Fluent Random Crashes with Mellanox OFED 1.5.3 Fluent crashes randomly during case/dat reading, iterations or while writing case/dat files. Below are some expected error messages: Parallel runs using lower core counts ~64 cores will typically run fine. Runs using 64-256 cores might fail randomly during IO or iterations with below message: fluent_mpi.14.0.0: Rank 0:0: MPI_Send: ibv_reg_mr() failed: addr 0x2ae4879a4e58, len 1057200 fluent_mpi.14.0.0: Rank 0:0: MPI_Send: Internal MPI error Higher core count (>256 cores) will result in startup issues with below message Runs using Platform MPI fluent_mpi.14.5.0: Rank 0:22: MPI_Init: Could not pin pre-pinned rdma region 0 fluent_mpi.14.5.0: Rank 0:22: MPI_Init: hpmp_rdmaregion_alloc() failed fluent_mpi.14.5.0: Rank 0:22: MPI_Init: make_world_rdmaenvelope() failed fluent_mpi.14.5.0: Rank 0:22: MPI_Init: Internal Error: Processes cannot connect to rdma device For runs using uDAPL protocol (Platform or Intel MPI) it fails with below message: [1:[../../dapl_module_util.c:1550] error(0x30000): OpenIB-mlx4_0-1: could not create vc: DAT_INSUFFICIENT_RESOURCES() [15:../../dapl_module_util.c:2033] error(0x30000): OpenIB-mlx4_0-1: could not create vc: DAT_INSUFFICIENT_RESOURCES() Source of the problem: Mellanox OFED version 1.5.3-1.0.0 "MLNX_OFED_LINUX-1.5.3-1.0.0" is found to be the root cause of these crashes. Customers running with -pib option on such clusters will encounter random crashes at different stages of simulation. This issue is not yet fixed in later Mellanox OFED releases also. The last known stable version is 1.5.2. Customers using Infiniband from other vendors like QLogic etc. are not impacted with this issue. This issue is only for Mellanox hardware users.

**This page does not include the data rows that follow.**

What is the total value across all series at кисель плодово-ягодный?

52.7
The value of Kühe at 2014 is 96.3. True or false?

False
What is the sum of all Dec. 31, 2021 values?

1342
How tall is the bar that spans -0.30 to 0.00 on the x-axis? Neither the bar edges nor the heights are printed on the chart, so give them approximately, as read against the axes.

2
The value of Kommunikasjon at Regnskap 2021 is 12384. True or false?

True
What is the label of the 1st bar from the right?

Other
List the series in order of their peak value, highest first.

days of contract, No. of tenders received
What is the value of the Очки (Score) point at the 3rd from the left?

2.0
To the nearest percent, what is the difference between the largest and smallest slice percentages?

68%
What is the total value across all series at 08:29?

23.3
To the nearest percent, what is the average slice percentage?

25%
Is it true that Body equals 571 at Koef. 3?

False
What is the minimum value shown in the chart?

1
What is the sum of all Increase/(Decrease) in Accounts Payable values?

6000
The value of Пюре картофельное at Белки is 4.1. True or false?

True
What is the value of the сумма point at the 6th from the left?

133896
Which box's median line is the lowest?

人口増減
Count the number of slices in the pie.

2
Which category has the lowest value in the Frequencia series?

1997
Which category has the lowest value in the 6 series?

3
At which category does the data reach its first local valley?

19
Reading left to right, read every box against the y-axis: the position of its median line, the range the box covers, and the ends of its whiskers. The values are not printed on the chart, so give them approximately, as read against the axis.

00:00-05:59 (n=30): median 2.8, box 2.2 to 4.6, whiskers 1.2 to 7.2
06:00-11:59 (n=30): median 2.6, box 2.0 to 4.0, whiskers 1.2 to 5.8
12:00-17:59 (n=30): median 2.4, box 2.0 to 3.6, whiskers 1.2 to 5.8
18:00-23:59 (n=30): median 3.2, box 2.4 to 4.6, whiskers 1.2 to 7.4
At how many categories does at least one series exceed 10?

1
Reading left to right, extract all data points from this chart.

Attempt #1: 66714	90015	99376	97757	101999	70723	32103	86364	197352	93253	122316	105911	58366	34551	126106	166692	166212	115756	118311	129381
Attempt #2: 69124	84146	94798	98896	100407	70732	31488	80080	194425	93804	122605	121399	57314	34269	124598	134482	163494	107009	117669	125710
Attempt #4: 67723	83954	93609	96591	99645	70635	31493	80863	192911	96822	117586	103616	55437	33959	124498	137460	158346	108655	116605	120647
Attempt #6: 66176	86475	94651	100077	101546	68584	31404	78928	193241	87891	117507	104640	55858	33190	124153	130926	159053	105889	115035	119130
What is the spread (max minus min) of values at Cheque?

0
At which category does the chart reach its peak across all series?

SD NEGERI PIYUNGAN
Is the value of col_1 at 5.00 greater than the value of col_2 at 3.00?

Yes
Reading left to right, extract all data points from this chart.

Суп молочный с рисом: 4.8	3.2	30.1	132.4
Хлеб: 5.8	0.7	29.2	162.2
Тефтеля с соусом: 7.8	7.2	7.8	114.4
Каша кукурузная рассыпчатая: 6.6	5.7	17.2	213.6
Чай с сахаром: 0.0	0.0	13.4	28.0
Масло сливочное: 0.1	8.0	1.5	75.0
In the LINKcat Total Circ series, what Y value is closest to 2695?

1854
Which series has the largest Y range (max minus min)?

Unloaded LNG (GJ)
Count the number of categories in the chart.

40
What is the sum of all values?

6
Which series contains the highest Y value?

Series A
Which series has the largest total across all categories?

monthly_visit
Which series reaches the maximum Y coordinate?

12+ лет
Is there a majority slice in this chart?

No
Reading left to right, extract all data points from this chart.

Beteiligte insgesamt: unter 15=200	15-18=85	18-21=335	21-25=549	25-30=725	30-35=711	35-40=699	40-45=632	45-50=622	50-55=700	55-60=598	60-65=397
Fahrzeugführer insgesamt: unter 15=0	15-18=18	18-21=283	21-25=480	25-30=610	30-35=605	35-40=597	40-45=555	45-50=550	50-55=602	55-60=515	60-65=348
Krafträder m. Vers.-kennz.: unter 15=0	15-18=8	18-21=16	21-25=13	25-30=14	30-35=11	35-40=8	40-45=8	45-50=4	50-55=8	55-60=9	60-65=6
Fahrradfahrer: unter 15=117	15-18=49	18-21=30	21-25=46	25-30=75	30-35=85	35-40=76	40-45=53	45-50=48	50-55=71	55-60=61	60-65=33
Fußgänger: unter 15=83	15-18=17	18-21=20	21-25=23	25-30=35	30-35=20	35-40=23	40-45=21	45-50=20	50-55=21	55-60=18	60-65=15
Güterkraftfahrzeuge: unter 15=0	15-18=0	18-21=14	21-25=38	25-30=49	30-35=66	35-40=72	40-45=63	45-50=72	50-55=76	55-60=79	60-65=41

Below are solutions/workarounds for this issue (until the actual issue is fixed by Mellanox) :
1) revert back to OFED 1.5.2
2) change the value of log_num_mtt in the mlx4_core driver
To do this you will need to modify /etc/modprobe.conf and restart the driver.
echo options mlx4_core log_num_mtt=24 >> /etc/modprobe.conf
need to do this on all of the machines.